The more than 300 observers mostly deployed by the Organization for Security and Cooperation in Europe (OSCE) gave the most positive assessment ever by a Western-led monitoring mission of major elections held in the South Caucasus nation.
In a joint statement, they said the snap polls won by Prime Minister Nikol Pashinian’s My Step alliances enjoyed “broad public trust” and were marked by a “general absence of electoral malfeasance, including of vote buying and pressure on voters.”
“Election day proceeded calmly and peacefully with all stages assessed positively by almost all [mission] observers, indicating general adherence to the procedures,” read the statement.
“The vote count was assessed positively in all but two polling stations observed, indicating that the counting process was conducted without significant procedural violations,” it added.
“I congratulate the Armenian people,” Aleksander Pociej, the head of a delegation of the Council of Europe’s Parliamentary Assembly (PACE) that was part of the monitoring mission.
“[Armenia’s] 2018 peaceful ‘velvet’ revolution, in conjunction with the political will of the current authorities, enabled the holding of democratic elections,” Pociej told a joint news conference with the other mission chiefs.
“Democracy cannot proceed without trust, so I am pleased that broad public trust was the central characteristic of this election,” said Peter Osusky, who led 250 or so short-term observers deployed by the OSCE.
Heidi Hautala, a European Parliament member, likewise stated that there were “minimum irregularities” in Sunday’s vote, unlike in the previous Armenian parliamentary elections that were held in April 2017 and also monitored by her.
A similar OSCE-led mission cited at the time “credible information about vote-buying and pressure on civil servants and employees of private companies.” The then ruling Republican Party of Armenia (HHK) was widely accused of resorting to the illegal practices.
“Positively, electoral stakeholders did not report any systematic efforts of vote-buying and other electoral malfeasance,” the European observers said this time around.
In their preliminary findings, they also praised Armenian media coverage of the parliamentary race.
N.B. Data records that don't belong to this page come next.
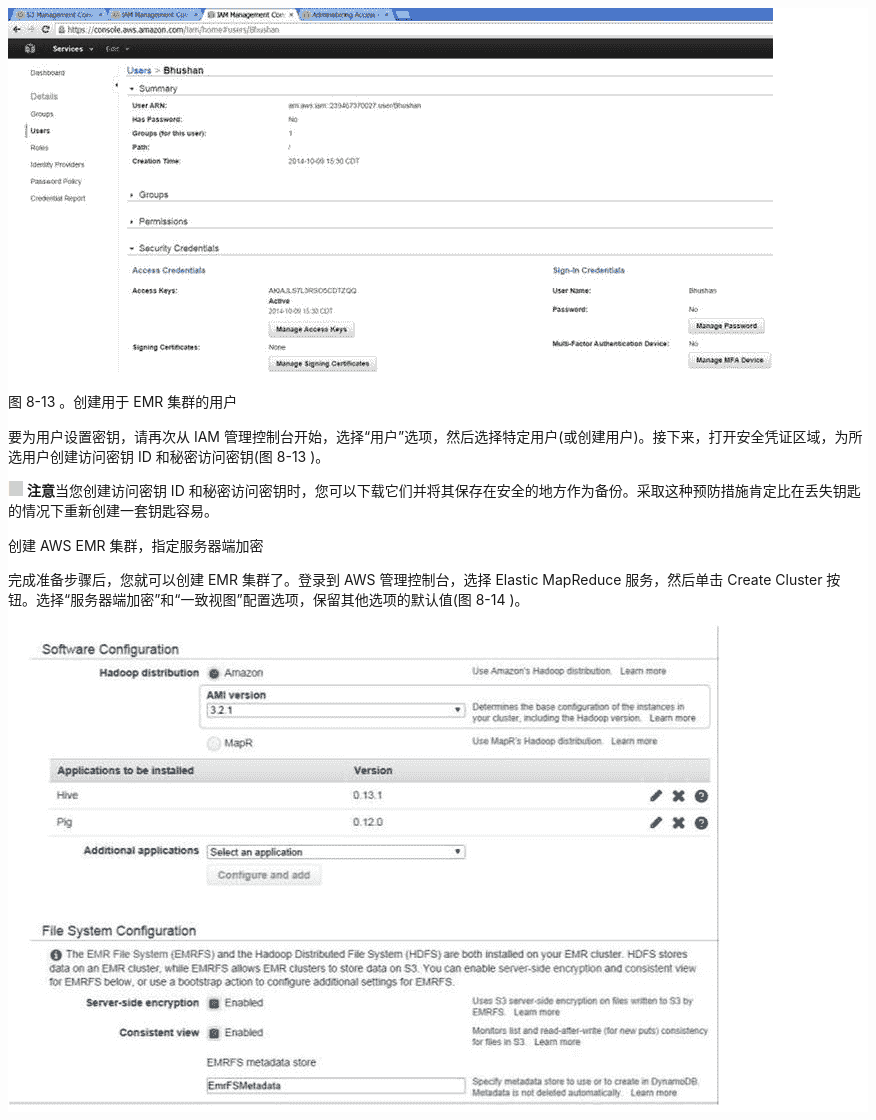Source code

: ![9781430265443_Fig08-13.jpg](img/9781430265443_Fig08-13.jpg)

图 8-13 。创建用于 EMR 集群的用户

要为用户设置密钥，请再次从 IAM 管理控制台开始，选择“用户”选项，然后选择特定用户(或创建用户)。接下来，打开安全凭证区域，为所选用户创建访问密钥 ID 和秘密访问密钥(图 8-13 )。

![Image](img/sq.jpg) **注意**当您创建访问密钥 ID 和秘密访问密钥时，您可以下载它们并将其保存在安全的地方作为备份。采取这种预防措施肯定比在丢失钥匙的情况下重新创建一套钥匙容易。

创建 AWS EMR 集群，指定服务器端加密

完成准备步骤后，您就可以创建 EMR 集群了。登录到 AWS 管理控制台，选择 Elastic MapReduce 服务，然后单击 Create Cluster 按钮。选择“服务器端加密”和“一致视图”配置选项，保留其他选项的默认值(图 8-14 )。

![9781430265443_Fig08-14.jpg](img/9781430265443_Fig08-14.jpg)
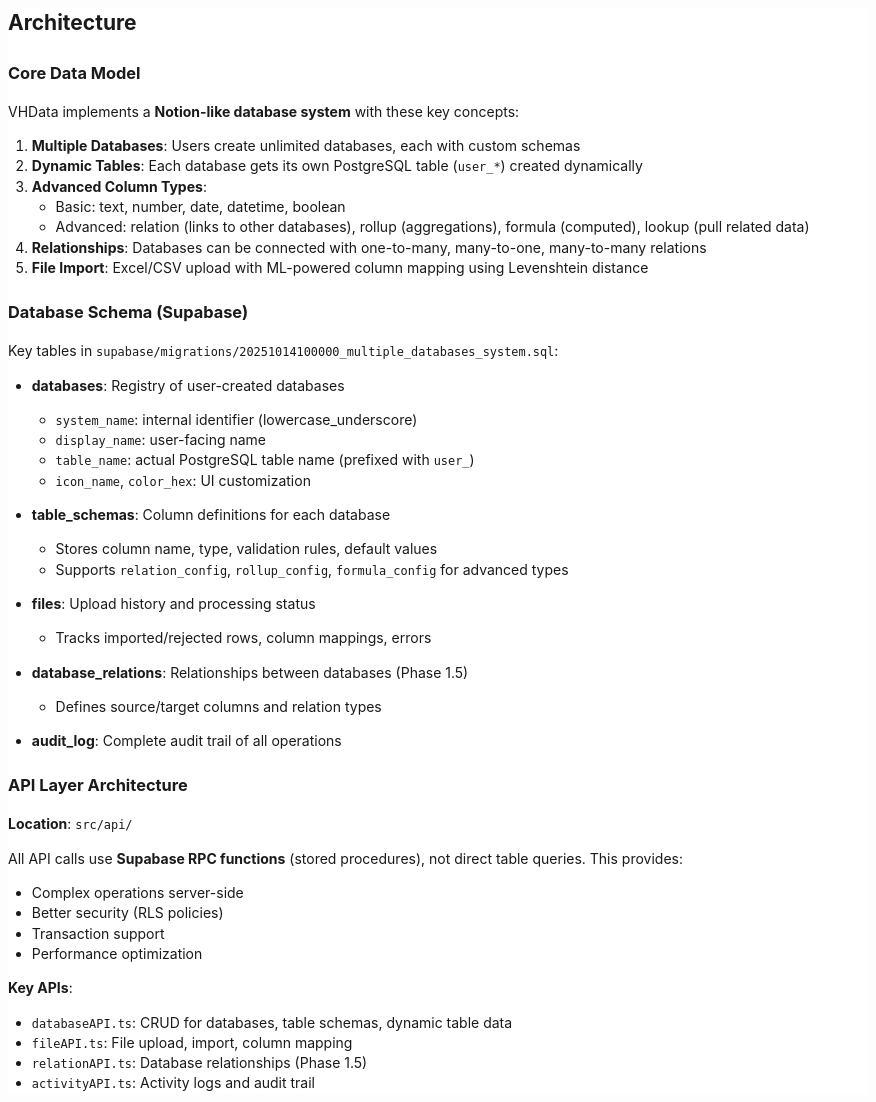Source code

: ## Architecture

### Core Data Model

VHData implements a **Notion-like database system** with these key concepts:

1. **Multiple Databases**: Users create unlimited databases, each with custom schemas
2. **Dynamic Tables**: Each database gets its own PostgreSQL table (`user_*`) created dynamically
3. **Advanced Column Types**:
   - Basic: text, number, date, datetime, boolean
   - Advanced: relation (links to other databases), rollup (aggregations), formula (computed), lookup (pull related data)
4. **Relationships**: Databases can be connected with one-to-many, many-to-one, many-to-many relations
5. **File Import**: Excel/CSV upload with ML-powered column mapping using Levenshtein distance

### Database Schema (Supabase)

Key tables in `supabase/migrations/20251014100000_multiple_databases_system.sql`:

- **databases**: Registry of user-created databases
  - `system_name`: internal identifier (lowercase_underscore)
  - `display_name`: user-facing name
  - `table_name`: actual PostgreSQL table name (prefixed with `user_`)
  - `icon_name`, `color_hex`: UI customization

- **table_schemas**: Column definitions for each database
  - Stores column name, type, validation rules, default values
  - Supports `relation_config`, `rollup_config`, `formula_config` for advanced types

- **files**: Upload history and processing status
  - Tracks imported/rejected rows, column mappings, errors

- **database_relations**: Relationships between databases (Phase 1.5)
  - Defines source/target columns and relation types

- **audit_log**: Complete audit trail of all operations

### API Layer Architecture

**Location**: `src/api/`

All API calls use **Supabase RPC functions** (stored procedures), not direct table queries. This provides:
- Complex operations server-side
- Better security (RLS policies)
- Transaction support
- Performance optimization

**Key APIs**:
- `databaseAPI.ts`: CRUD for databases, table schemas, dynamic table data
- `fileAPI.ts`: File upload, import, column mapping
- `relationAPI.ts`: Database relationships (Phase 1.5)
- `activityAPI.ts`: Activity logs and audit trail
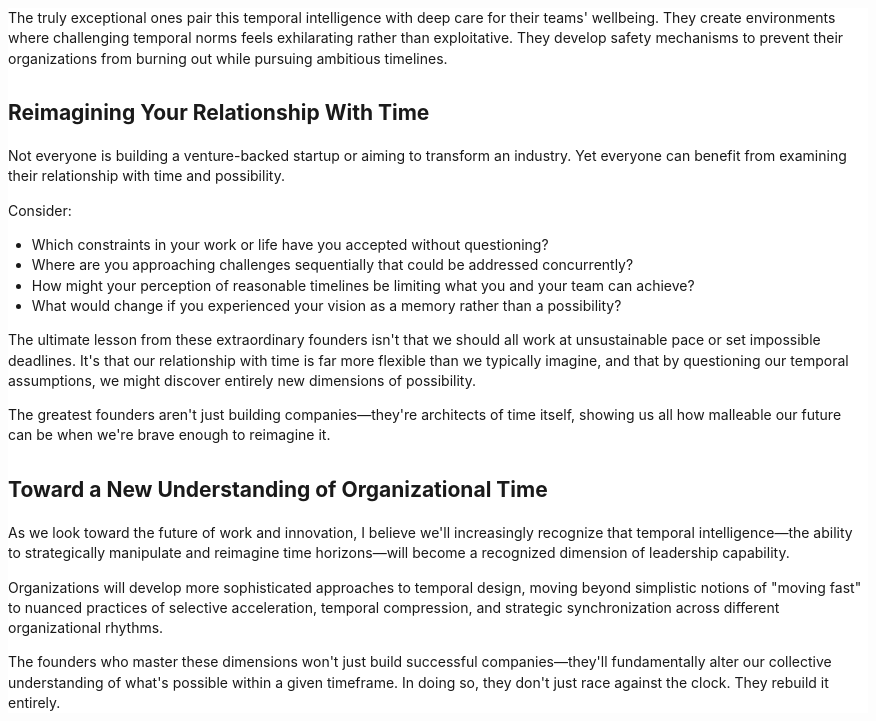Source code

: The truly exceptional ones pair this temporal intelligence with deep care for their teams' wellbeing. They create environments where challenging temporal norms feels exhilarating rather than exploitative. They develop safety mechanisms to prevent their organizations from burning out while pursuing ambitious timelines.

## Reimagining Your Relationship With Time

Not everyone is building a venture-backed startup or aiming to transform an industry. Yet everyone can benefit from examining their relationship with time and possibility.

Consider:
- Which constraints in your work or life have you accepted without questioning?
- Where are you approaching challenges sequentially that could be addressed concurrently?
- How might your perception of reasonable timelines be limiting what you and your team can achieve?
- What would change if you experienced your vision as a memory rather than a possibility?

The ultimate lesson from these extraordinary founders isn't that we should all work at unsustainable pace or set impossible deadlines. It's that our relationship with time is far more flexible than we typically imagine, and that by questioning our temporal assumptions, we might discover entirely new dimensions of possibility.

The greatest founders aren't just building companies—they're architects of time itself, showing us all how malleable our future can be when we're brave enough to reimagine it.

## Toward a New Understanding of Organizational Time

As we look toward the future of work and innovation, I believe we'll increasingly recognize that temporal intelligence—the ability to strategically manipulate and reimagine time horizons—will become a recognized dimension of leadership capability.

Organizations will develop more sophisticated approaches to temporal design, moving beyond simplistic notions of "moving fast" to nuanced practices of selective acceleration, temporal compression, and strategic synchronization across different organizational rhythms.

The founders who master these dimensions won't just build successful companies—they'll fundamentally alter our collective understanding of what's possible within a given timeframe. In doing so, they don't just race against the clock. They rebuild it entirely.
They said local broadcasters, who remain the main source of information for voters, “made a visible effort to cover all electoral contestants.”
“The public television provided a reasonably balanced coverage,” said their statement. “Positively, a number of media, including the public television, organized genuine debates, bringing together candidates from all the contestants.”
The HHK claimed throughout the election campaign that its activists across the country are summoned by police officials and warned against telling people to vote for the former ruling party. Urszula Gacek, the head of the European monitoring mission, said her observers were aware of the alleged harassment but found no evidence of it.